Some have used the fact that women’s tefila groups lack the distinctive kedusha of a minyan as a reason to call for them to be disbanded. Strange that if a group calls itself an "Amein group" it can meet every morning for Shachris and is touted as a great thing, but call it a tefila group and it suddenly is wrong. But to address the point more directly, is not satisfying the needs of women not itself a worthy value? A gemara comes to mind: lo mipnei she'smicha b'nashim elah la'asos nachas ruach l'nashim
. The act of smicha on a korban as no spiritual value whatsoever if done by women, but Chazal permitted it because it gave 'nachas ruach'
(Chagiga 16b). Again, I am not suggesting a halachic conclusion, but simply noting that the issue needs study and we should not be quick to make value judgments.

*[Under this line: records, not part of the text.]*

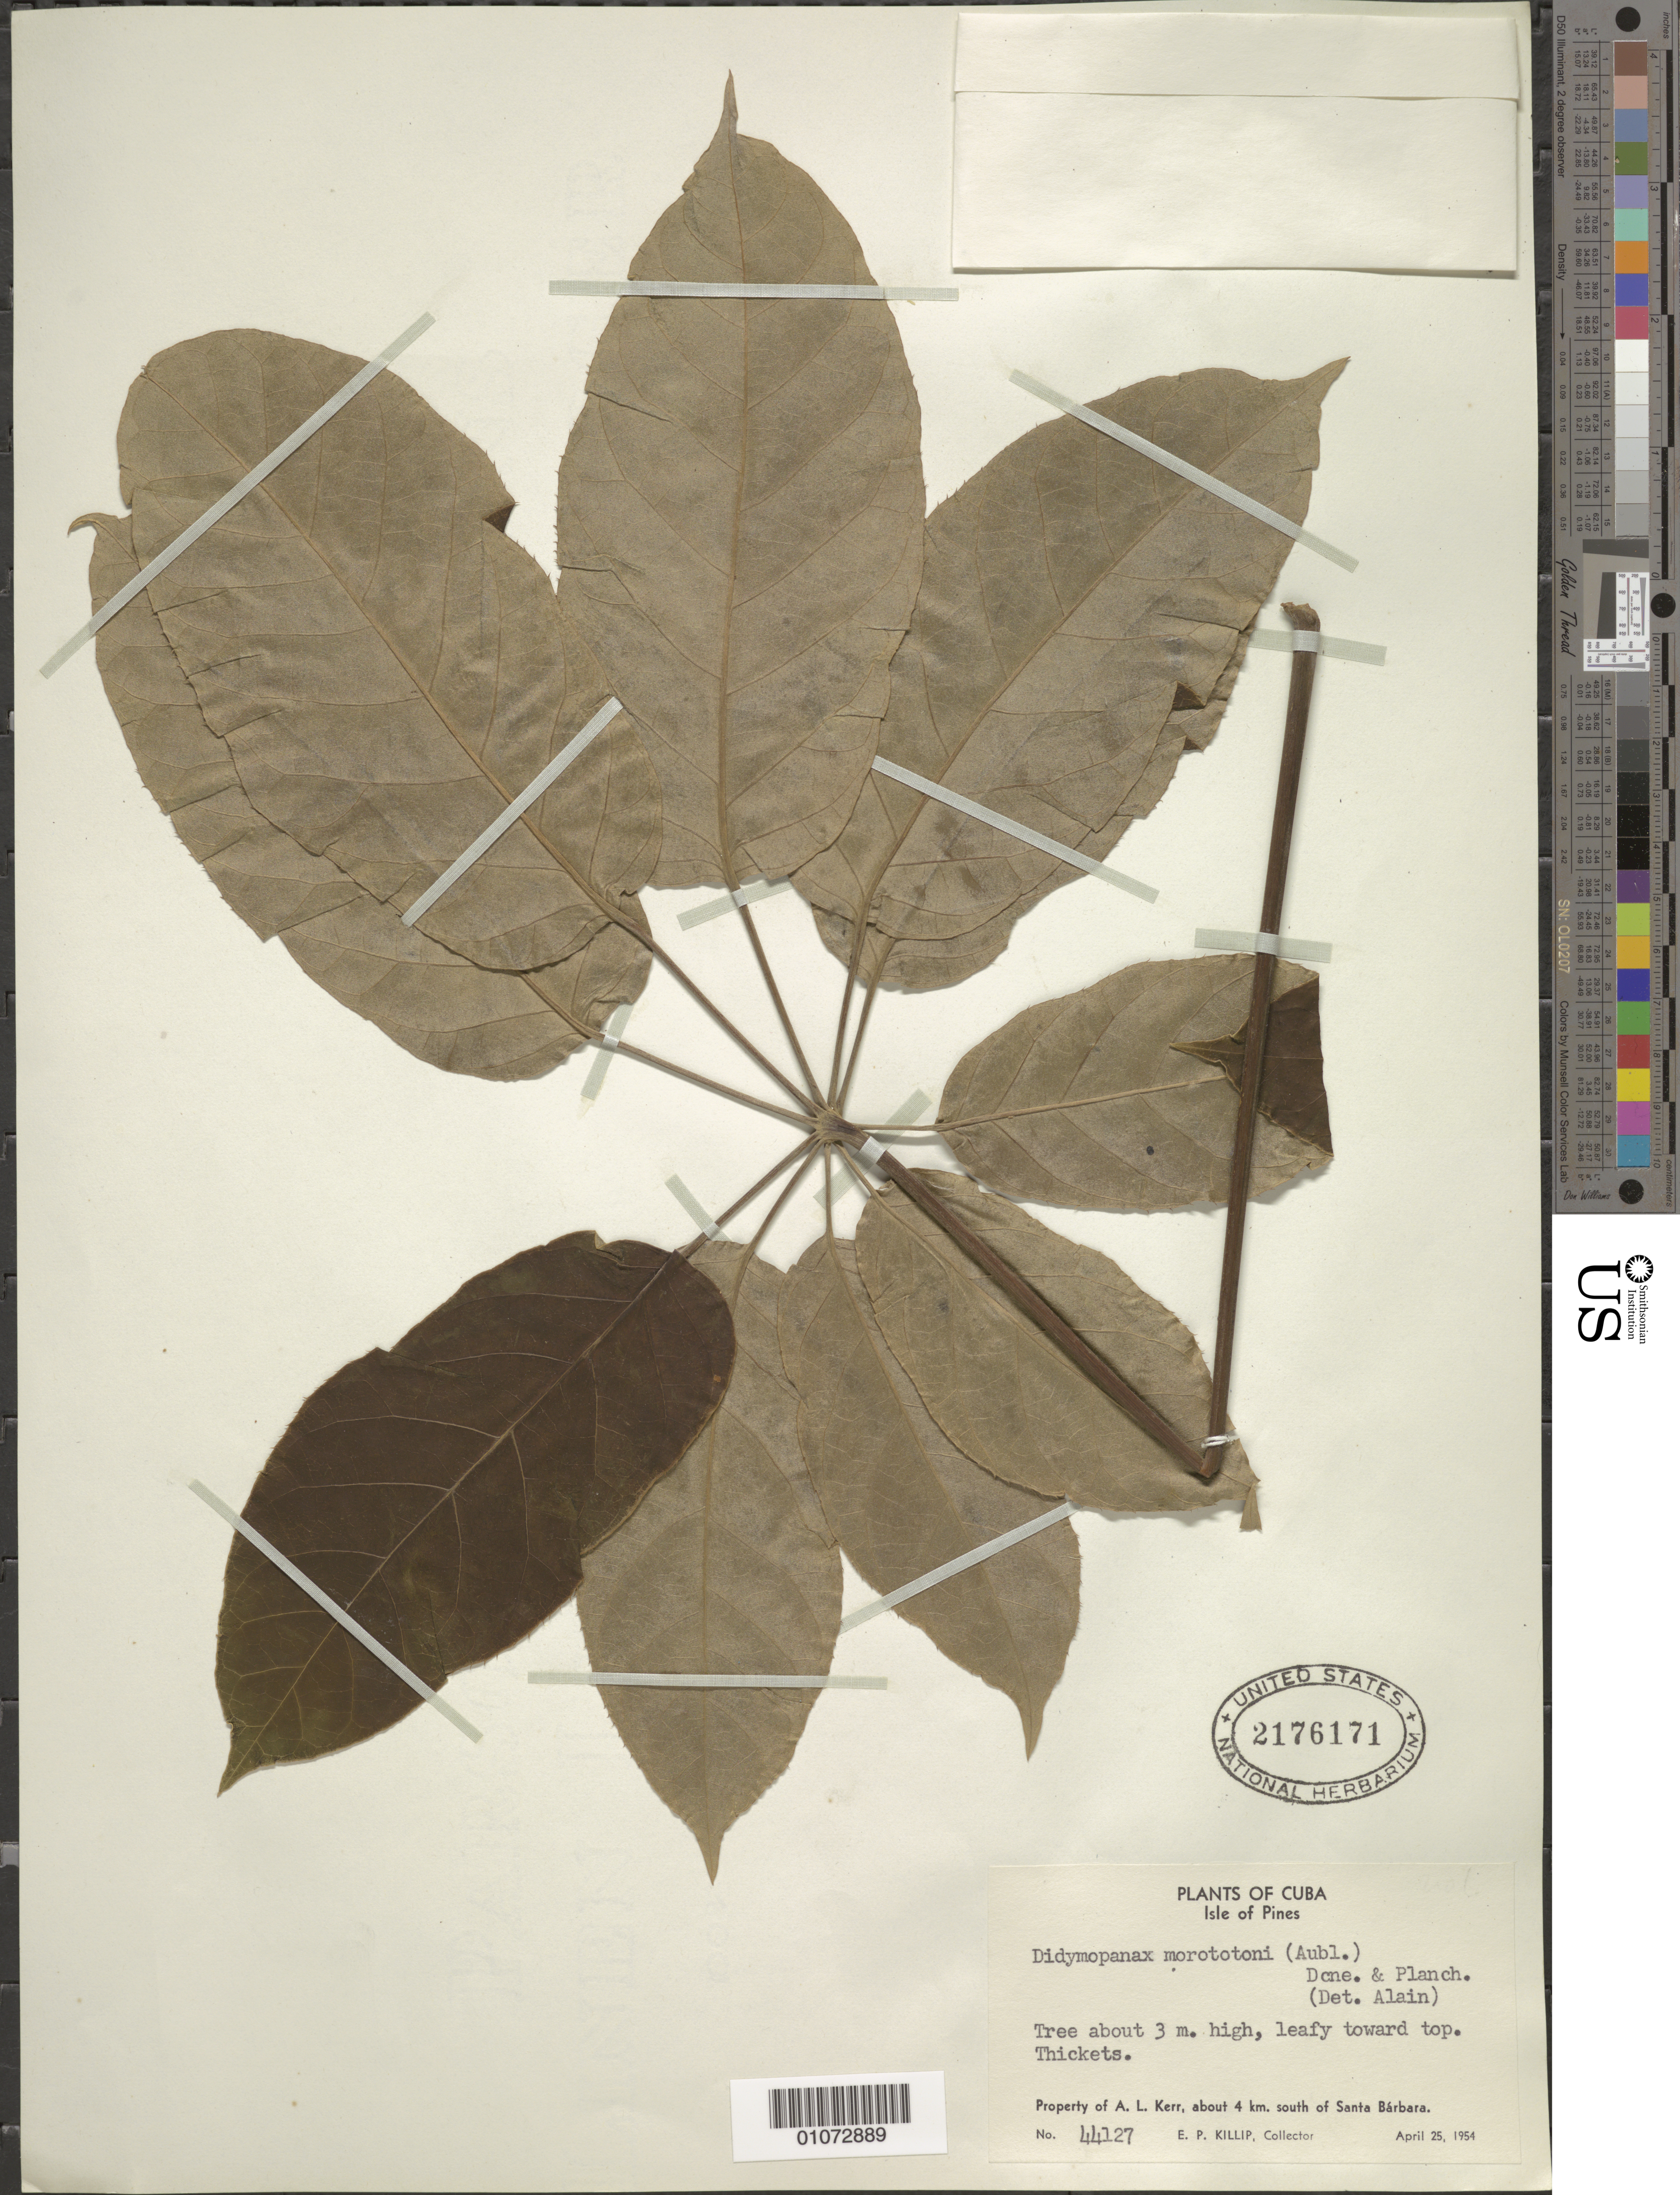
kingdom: Plantae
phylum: Tracheophyta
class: Magnoliopsida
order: Apiales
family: Araliaceae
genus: Didymopanax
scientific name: Didymopanax morototoni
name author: (Aubl.) Decne. & Planch.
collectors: E. P. Killip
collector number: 44127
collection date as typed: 25 Apr 1954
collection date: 1954-04-25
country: Cuba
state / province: Isla de La Juventud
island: Isla de la Juventud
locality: Property of A L Kerr, about 4 km south of Santa Barbara, thickets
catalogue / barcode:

The only agenda that religion should serve is avodas Hashem - not -isms of any sort. To a certain degree the Orthodox feminist movement has shot itself in the foot by allowing itself to be identified with a broad constituency that we would only be kidding ourselves to think has lishma
at heart. But, there are those who do. Last week we read a lot about the response to those that don’t. Where is the response to the others? What opportunities can we extend to these women to inspire our communities? What role do we expect them to take, what role do we allow them to take? How can we show that we value and esteem their religious efforts? Telling people what can’t be done should be accompanied by some thoughtful answers to questions like these. But first you need to respect these concerns as real and legitimate, and I don't know if we have come that far yet.